Job:
All of the entries are to be restated word for word.

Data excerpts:

════════

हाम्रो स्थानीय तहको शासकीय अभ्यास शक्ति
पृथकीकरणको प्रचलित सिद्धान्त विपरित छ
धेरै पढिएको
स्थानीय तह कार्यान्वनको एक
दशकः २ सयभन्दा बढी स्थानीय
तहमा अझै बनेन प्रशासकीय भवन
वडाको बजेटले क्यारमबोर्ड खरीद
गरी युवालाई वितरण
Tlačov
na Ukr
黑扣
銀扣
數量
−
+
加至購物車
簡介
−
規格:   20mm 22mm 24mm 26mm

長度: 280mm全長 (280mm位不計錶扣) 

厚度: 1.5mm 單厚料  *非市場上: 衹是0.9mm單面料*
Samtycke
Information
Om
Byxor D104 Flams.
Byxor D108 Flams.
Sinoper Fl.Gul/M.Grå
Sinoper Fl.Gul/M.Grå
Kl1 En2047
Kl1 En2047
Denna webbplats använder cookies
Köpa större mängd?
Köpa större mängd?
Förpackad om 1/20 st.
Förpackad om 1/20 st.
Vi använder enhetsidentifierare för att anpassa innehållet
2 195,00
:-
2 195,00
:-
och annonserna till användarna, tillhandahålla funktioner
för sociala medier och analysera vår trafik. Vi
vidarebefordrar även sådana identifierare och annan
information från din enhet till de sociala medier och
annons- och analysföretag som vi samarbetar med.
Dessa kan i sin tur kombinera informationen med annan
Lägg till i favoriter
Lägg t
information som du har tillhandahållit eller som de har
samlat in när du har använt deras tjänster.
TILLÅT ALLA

════════

Output for this task:
हाम्रो स्थानीय तहको शासकीय अभ्यास शक्ति
पृथकीकरणको प्रचलित सिद्धान्त विपरित छ
धेरै पढिएको
स्थानीय तह कार्यान्वनको एक
दशकः २ सयभन्दा बढी स्थानीय
तहमा अझै बनेन प्रशासकीय भवन
वडाको बजेटले क्यारमबोर्ड खरीद
गरी युवालाई वितरण
Tlačov
na Ukr
黑扣
銀扣
數量
−
+
加至購物車
簡介
−
規格:   20mm 22mm 24mm 26mm

長度: 280mm全長 (280mm位不計錶扣) 

厚度: 1.5mm 單厚料  *非市場上: 衹是0.9mm單面料*
Samtycke
Information
Om
Byxor D104 Flams.
Byxor D108 Flams.
Sinoper Fl.Gul/M.Grå
Sinoper Fl.Gul/M.Grå
Kl1 En2047
Kl1 En2047
Denna webbplats använder cookies
Köpa större mängd?
Köpa större mängd?
Förpackad om 1/20 st.
Förpackad om 1/20 st.
Vi använder enhetsidentifierare för att anpassa innehållet
2 195,00
:-
2 195,00
:-
och annonserna till användarna, tillhandahålla funktioner
för sociala medier och analysera vår trafik. Vi
vidarebefordrar även sådana identifierare och annan
information från din enhet till de sociala medier och
annons- och analysföretag som vi samarbetar med.
Dessa kan i sin tur kombinera informationen med annan
Lägg till i favoriter
Lägg t
information som du har tillhandahållit eller som de har
samlat in när du har använt deras tjänster.
TILLÅT ALLA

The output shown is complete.